Dairy-Free Coffee Ice Cream Serving

Method:

  1. Pour 1 cup of soy milk creamer into a large bowl.
  2. Add the contents of the instant coffee packets and whisk until they’ve completely dissolved.
  3. Add in the rest of the ingredients and continue whisking until the sugar has dissolved.
  4. Freeze in an ice cream maker according to the manufacturer’s directions.
  5. Move the ice cream to a safe container and freeze for an additional 2 hours until the ice cream has frozen.
  6. Let the ice cream sit at room temperature for 5 minutes to soften before scooping.

Dairy-Free Coffee Ice Cream Chocolate

Oatmeal Energy Bars

Oatmeal Energy Bars

These bars were something of a fail, but definitely one worth sharing.

I love granola bars, prepackaged snack—basically anything from the grocery store that calls itself healthy and has too much sugar in it. They’re always delicious and the right portion but usually overpriced. Why not make your own?

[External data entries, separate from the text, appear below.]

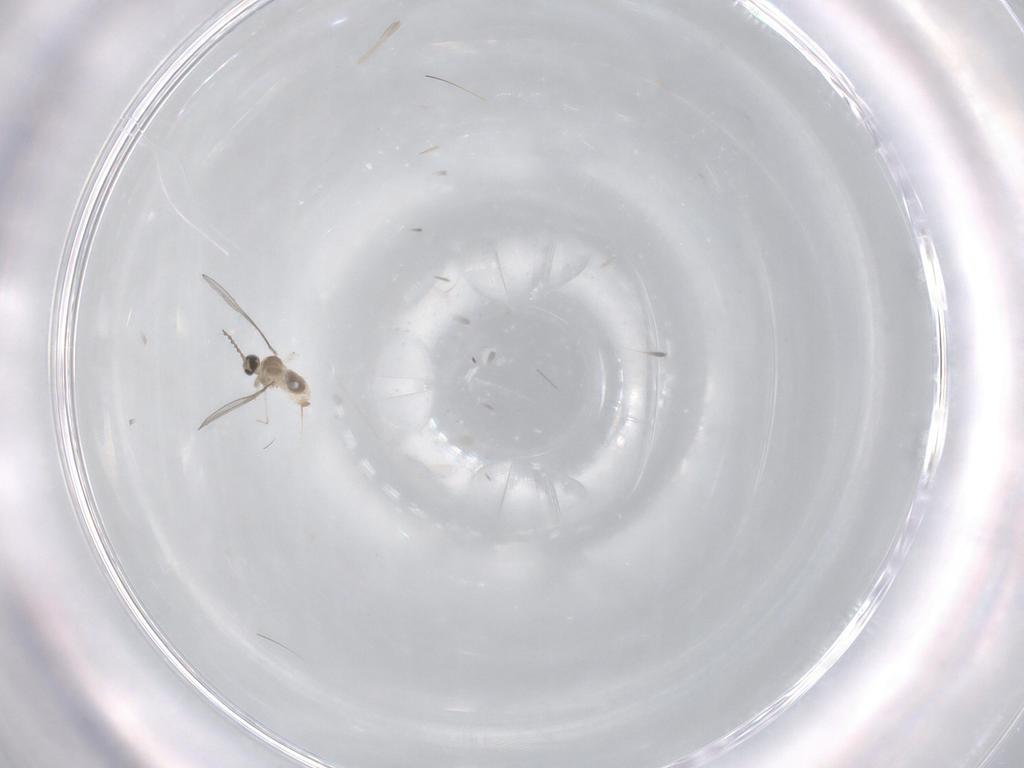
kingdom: Animalia
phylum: Arthropoda
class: Insecta
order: Diptera
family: Cecidomyiidae
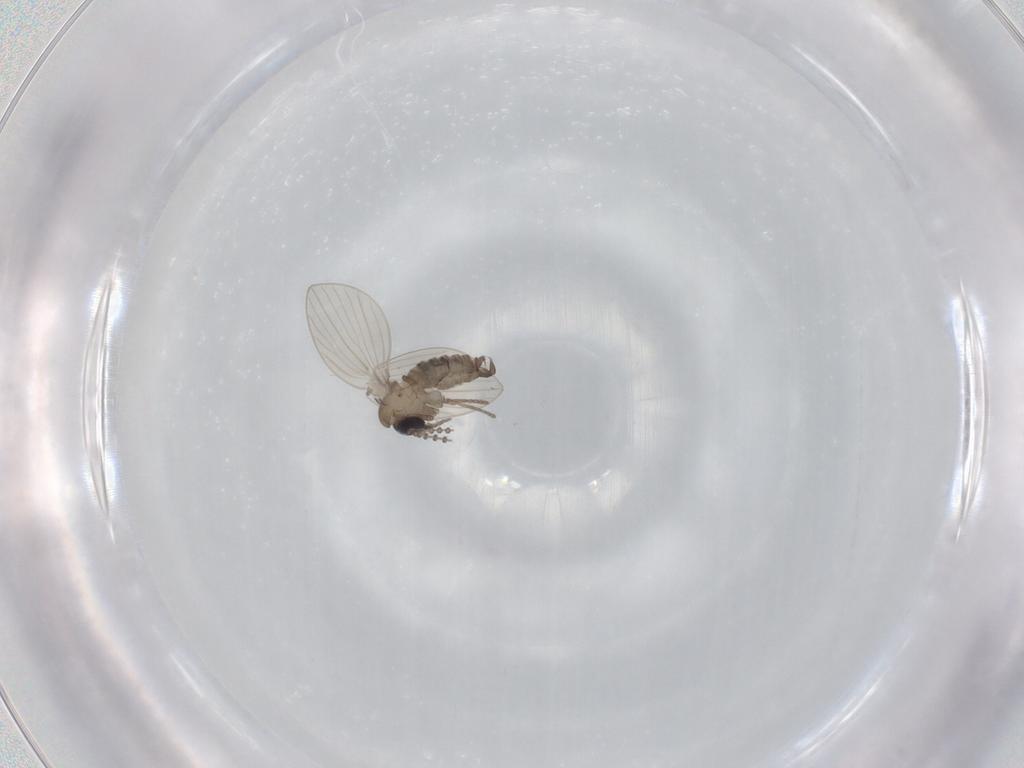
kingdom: Animalia
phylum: Arthropoda
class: Insecta
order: Diptera
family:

Well, these taste much fresher than your typical grocery store splurge and that’s their only flaw. They’re somewhere between a chewy brownie and a granola bar which is a texture that takes some getting used to. Besides that the ingredients are simple and wholesome and full of fiber.

Oatmeal Energy Bars Done

While the chocolate definitely makes this look like a dessert, it’s not that sweet and the texture is more chewy than cakey. It’s a great power snack or something to pack in a lunchbox that’s a little healthier than other desserts.

Oatmeal Energy Bars

Prep time: 10 minutes

Cook time: 30 minutes

Ingredients(Makes 16 squares):

  • 1 1/2 cups all-purpose flour(whole grain or gluten-free are good substitutes)
  • 1 cup rolled oats
  • 3/4 cup peanut butter, separated
  • 1/4 cup oil
  • 1/2 cup brown sugar
  • 1 egg
  • 1 teaspoon vanilla extract
  • 1/4 teaspoon salt
  • 1/2 cup water
  • 1/2 cup chocolate chips

Oatmeal Energy Bars Ingredients

Method:

  1. Preheat your oven to 350 degrees.
  2. In a large bowl mix together the flour and the oats.
  3. In a separate bowl, beat together 1/2 of cup peanut butter, oil, brown sugar, vanilla, salt, egg, and water until smooth.
  4. Mix together the dry and wet ingredients until they form a batter.
  5. Lightly oil an 8 x 8 pan and pour the batter in in an even level.
  6. Bake for 30 minutes or until the center has set.
  7. Melt the chocolate chips and remaining 1/4 cup of peanut butter together and mix until they make a ganache.
  8. Pour the chocolate on top of the baked good and spread it out evenly.
  9. Refrigerate for 30 minutes to an hour until the chocolate has set.
  10. Slice into squares before serving.